Tron: Ares Spoiler Free Review

 Tron: Ares

Genre: Science fiction/action

Director: Joachim Ronning

Released: 2025




     I can't prove it, nor would I have the knowledge required to recognize proof if it existed, but I'm pretty sure Tron: Ares turned the mild headache I was suffering from into a full blown migraine. Certainly its florid digital vistas and retina-scorching color palette of searing red and blinding white are, to put it mildly, a bit much. The designers have clearly taken a "more is more" approach to the film's aesthetic, leaving the viewer (at least this viewer) more overwhelmed than wowed. 

     I start this review with the visuals because I imagine for many people weighing up a potential Tron movie night, whether or not it looks cool will exert an outsize influence on their ultimate decision. By the time the first trailer ended, I think everyone knew this movie wasn't going to have much to recommend it vis a vis characters, plot or acting, but from the very start of this franchise people have been more drawn to its world and effects than its cast of players.

     Tron: Ares is, unfortunately, the worst of both worlds. As I said, I found its visuals to be garish and excessive, and they have the added disadvantage of feeling weightless, too. So much of the action plays out in painfully obvious volume screens or in entirely computer-generated set pieces that lack the punch or texture of even the bare minimum of physical grounding. Had the effects artists been given more time or more money, maybe there's a world where sheer digital wizardry overcomes these drawbacks, but neither were apparently forthcoming during this film's production.

     Weightlessness is an appropriate term for the rest of Ares, too. I don't know how much I buy into the theory that significant portions of today's movies are made with the explicit intention of appealing to people on their phones, but this movie definitely fits that bill. I don't think I'm exaggerating when I say that every piece of character development is stated in the most bluntly obvious terms imaginable. Rather than allowing the audience to put the pieces together themselves, characters just have their thoughts stated by another character or, if none are handy, say them out loud to no one.

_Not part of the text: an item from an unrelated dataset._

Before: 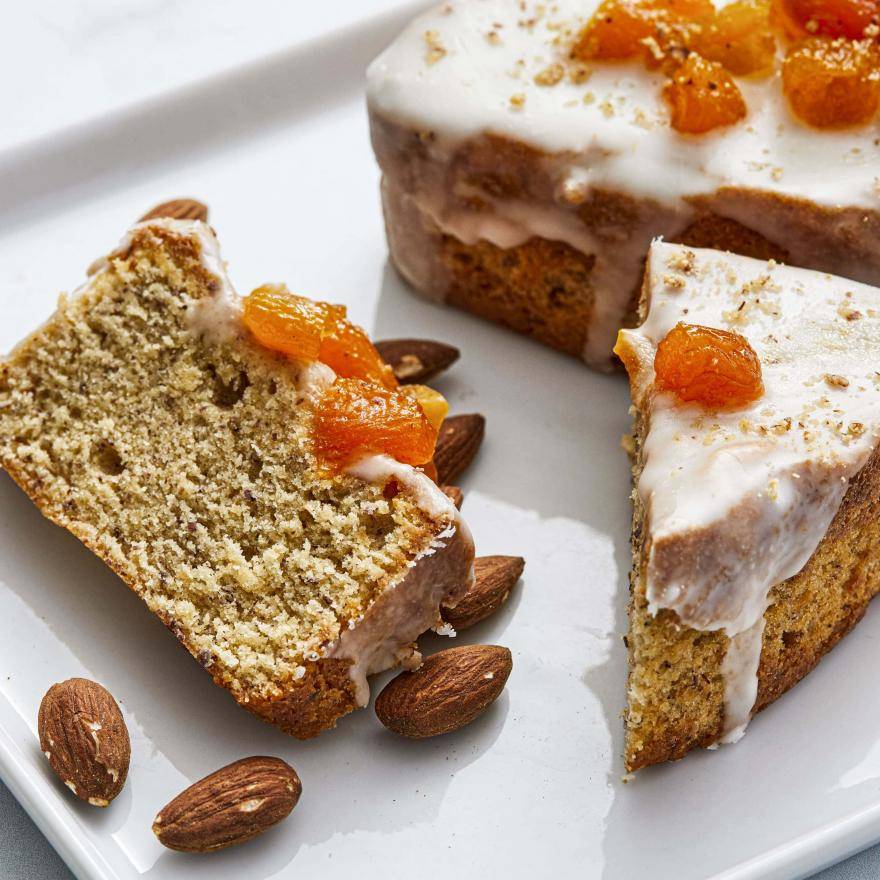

     Ares himself is by far the worst offender here. The dude will not shut up about the stuff he likes, the way he feels, even the music he prefers, all to ensure that even the most disinterested observers get that he's becoming a real boy with real emotions. 
     That's not to say that anyone else is subtly drawn, of course. Julian Dillinger, the main villain, is a paper thin caricature, protagonist Eve Kim is a one dimensional bore, and all others just serve to needlessly fill out an overstuffed cast. None of them are interesting or even likable, especially since they all talk in that quirky, unserious, Marvel dialogue that won't just die already. 

     I usually end these reviews by trying to imagine who might want to watch the movie and recommending it to them, even if that hypothetical person is of an exceptionally niche taste. For Ares, however, I find myself coming up short. Who would enjoy this movie? Tron fans probably won't like the way it all but ignores the preceding installment, casual action/sci-fi enjoyers will be put off by the uninteresting, retreaded worldbuilding and anemic fight scenes, and people who watch movies on a purely superficial level are just as likely to be put off by the visual excess as I was. 
I suppose if you are the kind of person who puts on movies in the background while they tap at their phones, you could probably do worse.